There also a powerful theorem that applies to all sets:
There is an injection $f:A\mapsto B$ if and only if there is a surjection $g:B\mapsto A$.
With those we show that no finite set bijects with a proper subset of itself.

The second definition is known as Dedekind Infinite.
If $J=\mathbb{Z}^+$ then $\left( {\forall n} \right)\left[ {J\backslash J_n } \right]$ is also infinite.
Do you see how you might use this to show equivalence with the first definition.

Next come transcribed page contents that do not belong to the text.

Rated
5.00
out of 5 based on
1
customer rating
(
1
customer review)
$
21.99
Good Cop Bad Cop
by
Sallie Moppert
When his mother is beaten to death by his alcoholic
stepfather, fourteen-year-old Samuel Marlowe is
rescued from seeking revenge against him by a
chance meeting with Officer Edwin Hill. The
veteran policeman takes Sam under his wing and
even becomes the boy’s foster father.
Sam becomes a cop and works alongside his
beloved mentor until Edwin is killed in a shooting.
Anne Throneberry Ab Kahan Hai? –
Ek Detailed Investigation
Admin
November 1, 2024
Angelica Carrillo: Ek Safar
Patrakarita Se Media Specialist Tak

5. Originally Posted by Plato
It is really difficult to ‘jump in’ the middle of any development of finite/infinite sets.
We do not know what theorems you have at hand.
Generally, we would know these for finite sets.
If $S$ is a finite set and $J_n=\{1,2,\cdots,n\}$ then:
1) if there is an injection $f:S\mapsto J_n$ then $|S|\le n$.
1) if there is a surjection $g:J_n\mapsto S$ then $|S|\ge n$.

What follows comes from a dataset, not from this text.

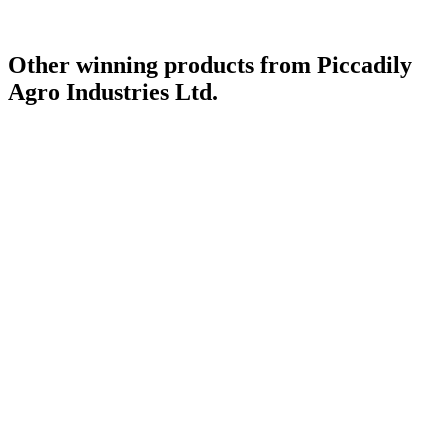
Other winning products from Piccadily
Agro Industries Ltd.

There also a powerful theorem that applies to all sets:
There is an injection $f:A\mapsto B$ if and only if there is a surjection $g:B\mapsto A$.
With those we show that no finite set bijects with a proper subset of itself.

The second definition is known as Dedekind Infinite.
If $J=\mathbb{Z}^+$ then $\left( {\forall n} \right)\left[ {J\backslash J_n } \right]$ is also infinite.
Do you see how you might use this to show equivalence with the first definition.
Thanks Plato.
I think you meant -
if there is a surjection $g:J_n\mapsto S$ then $|S|\le n$.

Well I guess I need to be comfortable with all the concepts you mentioned before I go any further.

So, if I may ask one question - the two theorems you said

1) if there is an injection $f:S\mapsto J_n$ then $|S|\le n$.
1) if there is a surjection $g:J_n\mapsto S$ then $|S|\le n$.

I trust both of them follow directly from pigeon-hole principle. Or, there is something more basic required?